Furthermore, it should be noted that the system does not exhibit the Mössbauer* phenomenon for two reasons:
1. The copper nucleus is not part of the nickel crystal structure and behaves as an isolated atom in quasi gaseous state
2. Copper, as a chemical element, does not exhibit the Mössbauer phenomenon.
In conclusion, it should be underlined that the copper nucleus thermal perturbation, as a result of its mechanical backlash(heat), is transferred to its encompassing nickel lattice and propagated, by in phase phonons (G. Preparata), through the entire nano-crystal. This could explain why in cold fusion the released energy is mainly in the form of heat and the produced (low) γ radiation can be easily shielded.

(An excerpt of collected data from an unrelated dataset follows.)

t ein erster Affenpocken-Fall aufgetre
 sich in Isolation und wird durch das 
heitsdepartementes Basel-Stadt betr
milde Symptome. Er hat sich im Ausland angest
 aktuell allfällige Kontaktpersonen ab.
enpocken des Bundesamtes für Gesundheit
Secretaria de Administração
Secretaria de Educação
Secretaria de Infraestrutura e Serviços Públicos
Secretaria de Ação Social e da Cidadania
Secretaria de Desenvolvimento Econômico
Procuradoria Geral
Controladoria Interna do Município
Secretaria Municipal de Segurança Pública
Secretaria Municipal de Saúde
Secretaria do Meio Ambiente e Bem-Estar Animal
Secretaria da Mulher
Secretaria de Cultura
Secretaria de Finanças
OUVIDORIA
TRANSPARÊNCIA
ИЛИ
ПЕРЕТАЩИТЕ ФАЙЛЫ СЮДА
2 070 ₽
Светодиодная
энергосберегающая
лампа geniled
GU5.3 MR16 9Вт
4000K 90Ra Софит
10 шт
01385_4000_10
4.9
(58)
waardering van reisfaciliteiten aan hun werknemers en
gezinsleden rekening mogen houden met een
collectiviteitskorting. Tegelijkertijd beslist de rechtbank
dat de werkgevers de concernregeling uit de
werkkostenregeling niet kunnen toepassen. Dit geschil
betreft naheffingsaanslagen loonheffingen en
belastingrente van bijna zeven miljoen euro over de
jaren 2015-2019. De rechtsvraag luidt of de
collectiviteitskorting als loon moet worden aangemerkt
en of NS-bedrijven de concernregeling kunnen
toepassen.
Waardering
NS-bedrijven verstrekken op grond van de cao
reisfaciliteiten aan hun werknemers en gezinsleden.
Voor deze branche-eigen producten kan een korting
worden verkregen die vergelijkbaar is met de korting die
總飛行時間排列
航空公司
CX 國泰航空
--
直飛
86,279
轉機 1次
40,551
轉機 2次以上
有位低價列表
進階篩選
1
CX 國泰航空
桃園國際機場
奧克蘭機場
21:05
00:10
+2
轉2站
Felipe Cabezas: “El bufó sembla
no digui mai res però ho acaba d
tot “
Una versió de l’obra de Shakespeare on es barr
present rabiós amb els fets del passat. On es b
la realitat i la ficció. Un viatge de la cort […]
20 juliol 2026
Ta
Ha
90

Oddly, in the initial article here the author “observes that gamma radiation is not observed while the reactor was running”. That is not compatible with a central role of positron annihilation. However now, with their new Positron annihilation version 2.0, they admit that weak gammas are emitted but they only need a little shielding!
Seriously though they really need to drop positron emission as the explained source of the nuclear energy, their proposed bizzare mutation of positron annihilation is not credible.

Sloane
January 24, 2011 2:01 pm

Great stuff! it’s good to think out of the box…

Chronon
January 24, 2011 3:28 pm

It looks like ‘phlogiston’ is great low energy nuclear fusion expert! But I think that critisism what phlogiston gave was not very relevant, because it just means that energy is not from antimatter annihilation. LENR does happen as it has been shown in many studies before during the last 20 years. Although contemporary science cannot explain it.
Did it really happen in Bologna or is there just cleverly hidden fuel cell? I think that we will see that soon. It is possible that Rossi is just another con artist, but I still think that LENR research should deserve more attention. Instead we spend our money on hot fusion reactors such as ITER, although it is just wasting of money and brain power of scientists, without no possible pay back, because Solar Fusion Power is always more cheap and more abundant.